Кажется, первый раз за все вечера библиотеку по-настоящему затрясло от веселья. Мужики ржали, как старые мерины, разыгравшиеся на выгоне весной. Пол ходил и гудел у мужиков под столом, так они топали от согласия и удовольствия. Мамки побежали опять на свои подоконники, отворачивались, прыская, стоная, затыкая себе рты концами платков, кусали их, чтобы не обидеть смехом деда, но платки помогали им плохо. Ребятня от счастья, что победил Григорий Евгеньевич (беспременно он победил, оттого и веселье!), лишилась на радостях языков и только громко сопела.
– Мы те вернем старое, старый ты хрен! - смеялись, кричали, топали мужики. - Нет уж, брат, дудки! Чего выдумал!.. Не надобно нам такой тайны, чья бы она ни была. Нам, слышь, и того мало, что есть! А тебе достаточно?.. Правильно, Григорий Евгеньич, дорогой ты наш, так и будет: возьмем свое, желанное, все возьмем! Вот это-тко-то и есть настоящая тайна господня революция, которая нам открылась...

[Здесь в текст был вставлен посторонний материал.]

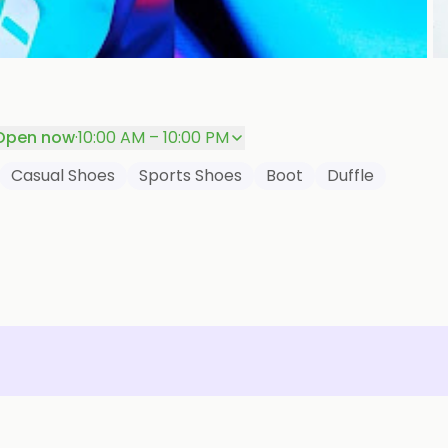
P
Open now
·
10:00 AM – 10:00 PM
Casual Shoes
Sports Shoes
Boot
Duffle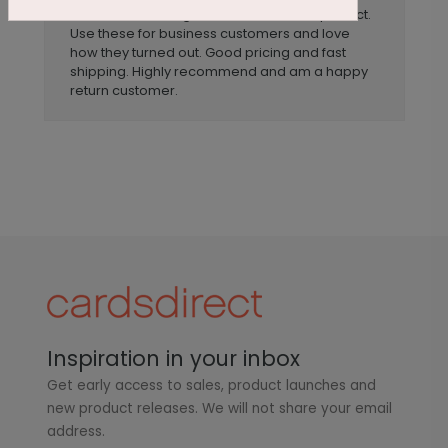
Tasteful. The design and sentiment for perfect.
Use these for business customers and love
how they turned out. Good pricing and fast
shipping. Highly recommend and am a happy
return customer.
Inspiration in your inbox
Get early access to sales, product launches and
new product releases. We will not share your email
address.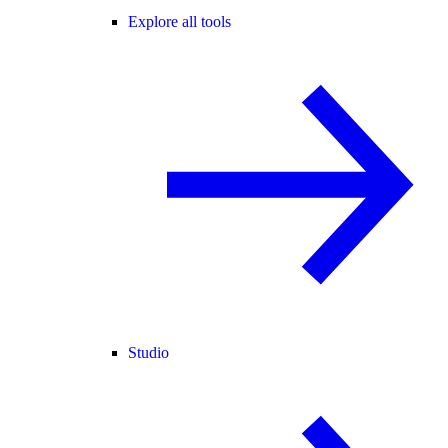
Explore all tools
Studio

Учитель бледнел, краснел и не смеялся. Но всего удивительнее было то, что сам дед Василий словно обрадовался, что его переспорили, что он ошибается. Опять пылали, горели костры у него в ямах под бровями. Но то были теперь светлые костры, с белым, верным огнем, как памятные Шурке звезды на лице вдовы Катерины Барабановой, пожалуй, еще крупнее и ярче.